▸ Explore the material:
A. According to the article on Ether Machine's ETH purchases below, how many ETH does Ether Machine hold in total after its latest acquisition?
B. Pick up the article on Ether Machine's ETH purchases after its last sentence and write the next part.

Ether Machine, through its subsidiary holdings, has purchased an additional 15,000 ETH for approximately $56.9 million, increasing its aggregate holdings to 334,757 ETH, substantially surpassing the Ethereum Foundation’s estimated 234,000 ETH in institutional holdings. The acquisition marks a continuation of the firm’s long‑term accumulation strategy and was strategically executed on Ethereum’s tenth anniversary to underscore its commitment to the protocol.

The average cost per ETH in the deal was about $3,809, as disclosed in the company’s Wednesday release. According to Andrew Keys, chairman and co‑founder of Ether Machine, “We’re just getting started”—emphasizing the firm’s bullish trajectory on Ethereum.

Ether Machine, created via a business combination between The Ether Reserve and Nasdaq‑listed Dynamix Corp., is expected to complete its public listing under the ticker ETHM in Q4, with a proposed $1.6 billion capital raise.

Following Ether Machine’s transaction, SharpLink Gaming acquired 11,259 ETH, spending roughly $43.09 million USDC at an average price of $3,828 per coin. On‑chain data indicates that SharpLink now holds approximately 449,276 ETH, valued at about $1.73 billion—making both firms among the largest corporate holders of ETH, trailing only Bitmine.

Ether Machine retains $407 million in reserves for further ETH purchases, per its announcement.

In addition to the acquisitions, Keys made a $100,000 donation to the Protocol Guild, a Web3 funding initiative supporting Ethereum core development. The Protocol Guild has disbursed millions in grants to over 150 contributors, reinforcing institutional engagement with Ethereum infrastructure.

▸ Records shown:

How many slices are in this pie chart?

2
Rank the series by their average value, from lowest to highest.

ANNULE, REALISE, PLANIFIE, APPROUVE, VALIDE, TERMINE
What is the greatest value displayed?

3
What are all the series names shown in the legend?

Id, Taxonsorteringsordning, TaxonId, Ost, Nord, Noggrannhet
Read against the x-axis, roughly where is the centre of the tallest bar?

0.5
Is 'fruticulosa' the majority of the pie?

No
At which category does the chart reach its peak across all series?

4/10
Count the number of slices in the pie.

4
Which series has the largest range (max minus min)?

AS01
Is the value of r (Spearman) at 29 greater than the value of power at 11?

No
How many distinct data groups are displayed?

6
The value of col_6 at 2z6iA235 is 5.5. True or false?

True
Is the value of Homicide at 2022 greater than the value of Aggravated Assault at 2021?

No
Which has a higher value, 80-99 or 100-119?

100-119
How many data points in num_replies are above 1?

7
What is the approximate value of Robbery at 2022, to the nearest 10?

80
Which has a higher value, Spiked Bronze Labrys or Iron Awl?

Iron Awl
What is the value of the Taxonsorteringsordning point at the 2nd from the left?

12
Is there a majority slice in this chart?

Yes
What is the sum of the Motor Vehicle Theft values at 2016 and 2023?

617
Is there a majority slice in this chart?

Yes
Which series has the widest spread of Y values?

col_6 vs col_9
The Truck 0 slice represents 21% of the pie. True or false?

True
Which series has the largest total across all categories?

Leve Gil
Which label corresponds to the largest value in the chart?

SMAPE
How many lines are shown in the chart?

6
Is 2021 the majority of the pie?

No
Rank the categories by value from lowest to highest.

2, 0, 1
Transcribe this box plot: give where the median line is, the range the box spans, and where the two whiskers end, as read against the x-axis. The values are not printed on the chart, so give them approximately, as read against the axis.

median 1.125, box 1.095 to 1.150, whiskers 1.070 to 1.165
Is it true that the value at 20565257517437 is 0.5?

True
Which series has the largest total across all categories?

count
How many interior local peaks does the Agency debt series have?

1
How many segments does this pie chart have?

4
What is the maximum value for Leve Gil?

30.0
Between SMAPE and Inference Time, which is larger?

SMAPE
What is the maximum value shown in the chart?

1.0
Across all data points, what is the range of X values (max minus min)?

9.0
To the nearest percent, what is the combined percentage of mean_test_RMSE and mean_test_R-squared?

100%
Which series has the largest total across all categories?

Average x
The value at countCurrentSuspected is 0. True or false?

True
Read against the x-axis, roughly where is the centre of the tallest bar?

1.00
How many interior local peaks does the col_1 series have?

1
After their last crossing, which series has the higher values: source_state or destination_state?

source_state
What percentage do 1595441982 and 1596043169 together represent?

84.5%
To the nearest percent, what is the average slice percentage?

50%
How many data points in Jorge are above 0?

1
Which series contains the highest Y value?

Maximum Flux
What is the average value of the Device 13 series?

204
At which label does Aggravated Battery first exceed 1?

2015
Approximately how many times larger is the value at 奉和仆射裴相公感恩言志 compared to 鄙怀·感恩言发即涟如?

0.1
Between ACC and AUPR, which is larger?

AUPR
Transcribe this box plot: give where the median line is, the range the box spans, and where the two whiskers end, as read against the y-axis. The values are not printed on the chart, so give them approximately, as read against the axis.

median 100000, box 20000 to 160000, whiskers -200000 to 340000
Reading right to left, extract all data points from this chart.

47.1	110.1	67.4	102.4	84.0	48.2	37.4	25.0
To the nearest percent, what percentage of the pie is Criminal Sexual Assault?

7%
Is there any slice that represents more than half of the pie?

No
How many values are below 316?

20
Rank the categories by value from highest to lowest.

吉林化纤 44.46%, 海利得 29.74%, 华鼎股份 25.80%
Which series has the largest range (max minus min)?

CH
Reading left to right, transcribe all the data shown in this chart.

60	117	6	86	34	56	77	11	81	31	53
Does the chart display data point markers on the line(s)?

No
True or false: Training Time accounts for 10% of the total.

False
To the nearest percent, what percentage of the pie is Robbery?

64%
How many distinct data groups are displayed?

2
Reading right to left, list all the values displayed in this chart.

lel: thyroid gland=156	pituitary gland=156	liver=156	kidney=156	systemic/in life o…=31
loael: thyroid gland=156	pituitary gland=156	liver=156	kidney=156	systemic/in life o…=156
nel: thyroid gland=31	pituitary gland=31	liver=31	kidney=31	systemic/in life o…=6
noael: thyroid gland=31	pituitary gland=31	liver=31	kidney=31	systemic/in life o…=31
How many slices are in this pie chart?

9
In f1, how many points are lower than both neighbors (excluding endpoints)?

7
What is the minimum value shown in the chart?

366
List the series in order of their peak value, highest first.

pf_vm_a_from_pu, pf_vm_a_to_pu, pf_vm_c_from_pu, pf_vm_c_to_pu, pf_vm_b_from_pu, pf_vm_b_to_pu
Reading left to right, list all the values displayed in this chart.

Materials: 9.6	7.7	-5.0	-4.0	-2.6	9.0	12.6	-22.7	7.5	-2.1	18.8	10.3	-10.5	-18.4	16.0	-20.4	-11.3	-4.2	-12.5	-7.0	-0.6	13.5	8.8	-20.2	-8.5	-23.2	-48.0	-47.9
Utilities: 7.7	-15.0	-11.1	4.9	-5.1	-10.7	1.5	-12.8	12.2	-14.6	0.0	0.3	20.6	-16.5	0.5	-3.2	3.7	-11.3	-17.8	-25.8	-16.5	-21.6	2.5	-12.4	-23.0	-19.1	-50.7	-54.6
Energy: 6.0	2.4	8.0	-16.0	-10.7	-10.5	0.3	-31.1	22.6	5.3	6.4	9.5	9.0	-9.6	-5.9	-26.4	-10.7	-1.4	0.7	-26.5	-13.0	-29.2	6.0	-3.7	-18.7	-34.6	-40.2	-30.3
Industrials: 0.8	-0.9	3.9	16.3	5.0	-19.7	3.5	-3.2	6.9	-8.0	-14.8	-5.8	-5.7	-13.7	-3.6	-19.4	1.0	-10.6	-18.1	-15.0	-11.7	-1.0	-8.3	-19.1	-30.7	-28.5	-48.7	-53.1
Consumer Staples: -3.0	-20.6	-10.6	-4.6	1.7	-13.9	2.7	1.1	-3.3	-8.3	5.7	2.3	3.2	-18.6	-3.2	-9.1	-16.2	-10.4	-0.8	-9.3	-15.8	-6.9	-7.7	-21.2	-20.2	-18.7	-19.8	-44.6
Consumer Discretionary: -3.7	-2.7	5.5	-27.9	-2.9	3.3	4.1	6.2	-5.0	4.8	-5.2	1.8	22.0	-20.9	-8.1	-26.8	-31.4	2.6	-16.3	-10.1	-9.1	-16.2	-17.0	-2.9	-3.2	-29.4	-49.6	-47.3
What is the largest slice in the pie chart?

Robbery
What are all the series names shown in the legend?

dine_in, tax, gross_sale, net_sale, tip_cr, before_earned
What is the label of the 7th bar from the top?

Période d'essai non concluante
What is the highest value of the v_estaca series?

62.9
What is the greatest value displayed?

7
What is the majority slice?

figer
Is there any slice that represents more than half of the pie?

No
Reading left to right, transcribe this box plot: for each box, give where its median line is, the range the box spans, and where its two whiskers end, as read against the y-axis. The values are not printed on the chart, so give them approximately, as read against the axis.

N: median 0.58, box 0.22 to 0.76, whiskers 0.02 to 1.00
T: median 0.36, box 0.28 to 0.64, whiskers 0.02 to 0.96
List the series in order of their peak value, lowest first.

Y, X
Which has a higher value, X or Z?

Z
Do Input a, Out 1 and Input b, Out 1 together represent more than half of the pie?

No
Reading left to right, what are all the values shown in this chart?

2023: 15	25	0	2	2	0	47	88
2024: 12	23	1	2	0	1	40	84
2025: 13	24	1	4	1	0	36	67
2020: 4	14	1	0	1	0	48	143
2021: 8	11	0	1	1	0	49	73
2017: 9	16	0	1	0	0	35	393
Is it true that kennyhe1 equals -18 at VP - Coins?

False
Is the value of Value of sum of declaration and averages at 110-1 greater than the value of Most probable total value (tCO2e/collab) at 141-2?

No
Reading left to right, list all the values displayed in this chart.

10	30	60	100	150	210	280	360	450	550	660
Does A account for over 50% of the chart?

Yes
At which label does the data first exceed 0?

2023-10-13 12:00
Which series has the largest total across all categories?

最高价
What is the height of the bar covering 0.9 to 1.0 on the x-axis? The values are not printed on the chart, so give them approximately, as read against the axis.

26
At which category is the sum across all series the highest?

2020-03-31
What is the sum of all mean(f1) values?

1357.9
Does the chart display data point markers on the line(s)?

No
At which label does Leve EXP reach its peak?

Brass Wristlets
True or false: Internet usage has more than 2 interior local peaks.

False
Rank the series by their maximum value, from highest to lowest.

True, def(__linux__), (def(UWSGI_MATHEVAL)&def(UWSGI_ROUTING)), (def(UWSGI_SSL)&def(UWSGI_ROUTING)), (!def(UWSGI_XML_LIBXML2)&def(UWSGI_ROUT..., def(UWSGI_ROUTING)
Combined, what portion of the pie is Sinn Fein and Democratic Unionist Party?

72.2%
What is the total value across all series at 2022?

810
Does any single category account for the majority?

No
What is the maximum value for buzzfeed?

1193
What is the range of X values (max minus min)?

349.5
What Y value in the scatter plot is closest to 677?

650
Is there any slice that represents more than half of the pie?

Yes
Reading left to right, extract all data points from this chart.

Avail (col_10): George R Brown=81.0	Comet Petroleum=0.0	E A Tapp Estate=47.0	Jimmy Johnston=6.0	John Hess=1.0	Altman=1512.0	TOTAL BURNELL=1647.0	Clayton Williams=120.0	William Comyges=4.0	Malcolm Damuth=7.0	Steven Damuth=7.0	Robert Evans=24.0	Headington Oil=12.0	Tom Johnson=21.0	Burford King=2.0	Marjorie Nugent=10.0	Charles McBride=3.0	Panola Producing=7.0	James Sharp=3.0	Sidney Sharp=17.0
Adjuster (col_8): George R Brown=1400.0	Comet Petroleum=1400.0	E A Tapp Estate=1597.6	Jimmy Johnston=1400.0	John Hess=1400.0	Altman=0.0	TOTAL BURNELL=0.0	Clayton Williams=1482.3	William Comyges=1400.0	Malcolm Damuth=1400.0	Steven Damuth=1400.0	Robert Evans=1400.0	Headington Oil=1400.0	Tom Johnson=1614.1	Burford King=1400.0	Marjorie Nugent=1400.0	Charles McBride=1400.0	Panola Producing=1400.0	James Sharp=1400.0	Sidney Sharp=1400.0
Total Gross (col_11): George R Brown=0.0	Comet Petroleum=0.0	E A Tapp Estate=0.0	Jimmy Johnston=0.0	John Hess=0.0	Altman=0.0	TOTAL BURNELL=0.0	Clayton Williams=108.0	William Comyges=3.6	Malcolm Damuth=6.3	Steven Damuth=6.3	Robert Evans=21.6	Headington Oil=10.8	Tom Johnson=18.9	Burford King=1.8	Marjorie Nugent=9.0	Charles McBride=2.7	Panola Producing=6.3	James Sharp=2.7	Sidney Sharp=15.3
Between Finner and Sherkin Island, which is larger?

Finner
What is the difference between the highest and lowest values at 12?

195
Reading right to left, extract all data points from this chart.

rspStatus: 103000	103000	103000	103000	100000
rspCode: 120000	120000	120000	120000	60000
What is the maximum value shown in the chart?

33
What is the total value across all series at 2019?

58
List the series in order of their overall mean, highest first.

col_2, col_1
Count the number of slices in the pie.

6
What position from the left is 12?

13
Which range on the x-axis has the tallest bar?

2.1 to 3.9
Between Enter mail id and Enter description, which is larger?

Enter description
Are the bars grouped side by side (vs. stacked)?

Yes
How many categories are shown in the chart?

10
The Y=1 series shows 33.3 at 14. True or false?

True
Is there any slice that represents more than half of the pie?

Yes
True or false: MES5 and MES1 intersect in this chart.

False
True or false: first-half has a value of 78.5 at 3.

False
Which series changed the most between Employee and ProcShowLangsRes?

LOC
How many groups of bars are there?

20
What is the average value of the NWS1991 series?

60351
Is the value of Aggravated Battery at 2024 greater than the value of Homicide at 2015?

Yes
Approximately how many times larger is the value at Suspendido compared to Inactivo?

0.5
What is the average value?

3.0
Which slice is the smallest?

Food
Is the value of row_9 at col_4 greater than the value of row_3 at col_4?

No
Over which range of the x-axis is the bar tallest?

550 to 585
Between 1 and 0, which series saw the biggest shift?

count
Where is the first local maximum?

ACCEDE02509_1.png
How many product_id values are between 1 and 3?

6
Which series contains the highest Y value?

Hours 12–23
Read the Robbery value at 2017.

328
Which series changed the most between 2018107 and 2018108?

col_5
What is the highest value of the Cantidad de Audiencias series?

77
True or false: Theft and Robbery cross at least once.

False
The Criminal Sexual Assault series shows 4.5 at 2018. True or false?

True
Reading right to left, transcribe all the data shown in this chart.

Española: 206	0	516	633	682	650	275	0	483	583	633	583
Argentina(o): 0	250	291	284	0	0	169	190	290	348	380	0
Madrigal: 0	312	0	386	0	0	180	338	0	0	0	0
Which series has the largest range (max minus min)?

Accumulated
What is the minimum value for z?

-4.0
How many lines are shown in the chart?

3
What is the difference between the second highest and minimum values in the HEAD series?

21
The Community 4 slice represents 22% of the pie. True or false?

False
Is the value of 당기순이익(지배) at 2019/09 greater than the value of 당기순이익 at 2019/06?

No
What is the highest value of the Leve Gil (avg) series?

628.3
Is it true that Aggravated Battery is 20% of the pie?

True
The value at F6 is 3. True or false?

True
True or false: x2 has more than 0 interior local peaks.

▸ Answers for this exercise:
A. 334,757 ETH.

B.
Ray Youssef, CEO of NoOnes, commented that Ethereum is evolving beyond a smart‑contract platform, now seen by institutional players as foundational infrastructure for digital finance—supporting tokenized assets, on‑chain payments, and custody solutions.

A recent Standard Chartered report highlights that corporate treasury firms are now accumulating Ether at nearly twice the pace of Bitcoin, with firms acquiring 1% of Ethereum’s total supply since early June. The report suggests that these trends, along with inflows into US spot Ether ETFs, are bolstering ETH’s rally and may help it surpass a projected $4,000 year‑end price—although ETH remains over 20% below its all‑time high of $4,890.

Standard Chartered further projects that treasury firms could eventually amass up to 10% of total ETH supply, leveraging staking yields and DeFi exposure unavailable to traditional Bitcoin corporate treasuries.